The duty cycle ( DC ) of astrophysical sources is generally defined as the fraction of time during which the sources are active .
It is used to both characterize their central engine and to plan further observing campaigns to study them .
However , DCs are generally not provided with statistical uncertainties , since the standard approach is to perform Monte Carlo bootstrap simulations to evaluate them , which can be quite time consuming for a large sample of sources .
As an alternative , considerably less time-consuming approach , we derived the theoretical expectation value for the DC and its error for sources whose state is one of two possible , mutually exclusive states , inactive ( off ) or flaring ( on ) , as based on a finite set of independent observational data points .
Following a Bayesian approach , we derived the analytical expression for the posterior , the conjugated distribution adopted as prior , and the expectation value and variance .
We applied our method to the specific case of the inactivity duty cycle ( IDC ) for supergiant fast X–ray transients , a subclass of flaring high mass X–ray binaries characterized by large dynamical ranges .
We also studied IDC as a function of the number of observations in the sample .
Finally , we compare the results with the theoretical expectations .
We found excellent agreement with our findings based on the standard bootstrap method .
Our Bayesian treatment can be applied to all sets of independent observations of two-state sources , such as active galactic nuclei , X–ray binaries , etc .

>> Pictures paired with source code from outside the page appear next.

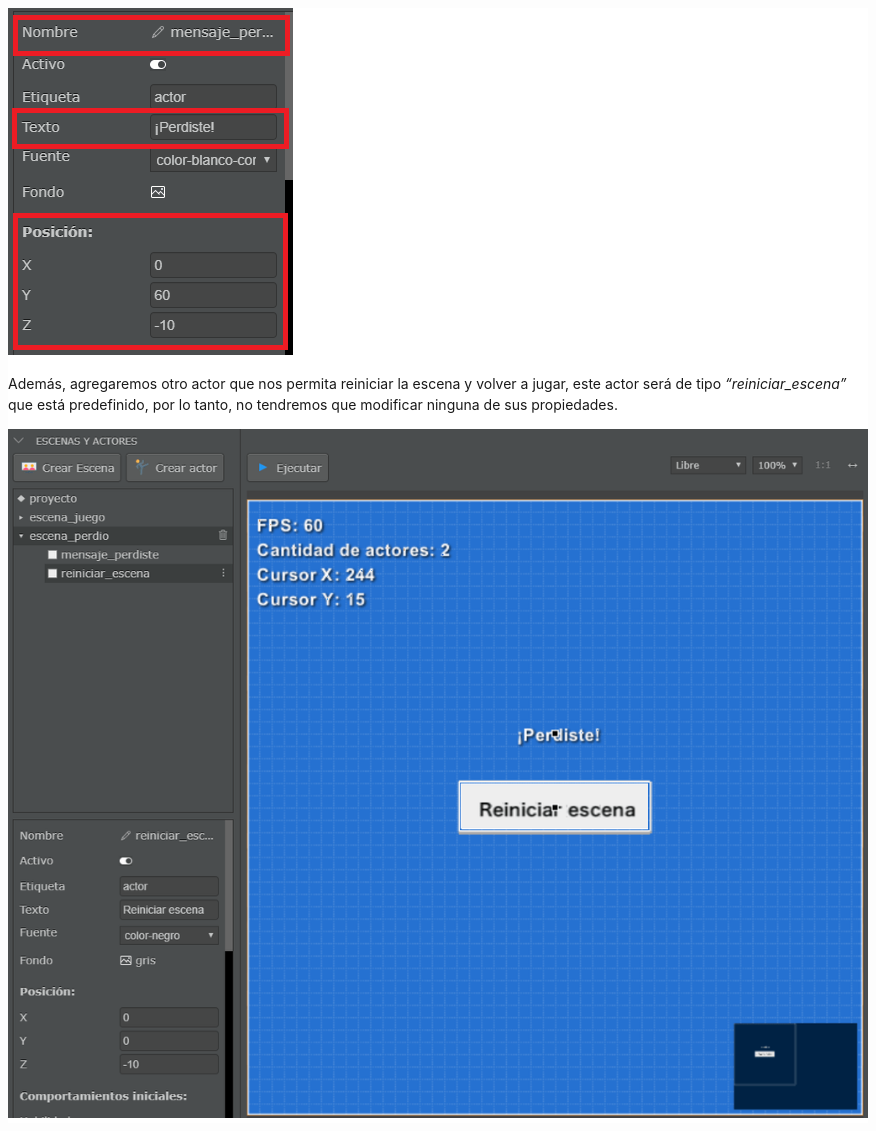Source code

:![](/assets/tutoriales/arkanoid/image15.png)

Además, agregaremos otro actor que nos permita reiniciar la escena y volver a
jugar, este actor será de tipo *“reiniciar\_escena”* que está predefinido, por
lo tanto, no tendremos que modificar ninguna de sus propiedades.

![](/assets/tutoriales/arkanoid/image14.png)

In addition to being far less time consuming than bootstrap methods , the additional strength of this approach becomes obvious when considering a well-populated class of sources ( N _ { src } \geq 50 ) for which the prior can be fully characterized by fitting the distribution of the observed DCs for all sources in the class , so that , through the prior , one can further constrain the DC of a new source by exploiting the information acquired on the DC distribution derived from the other sources .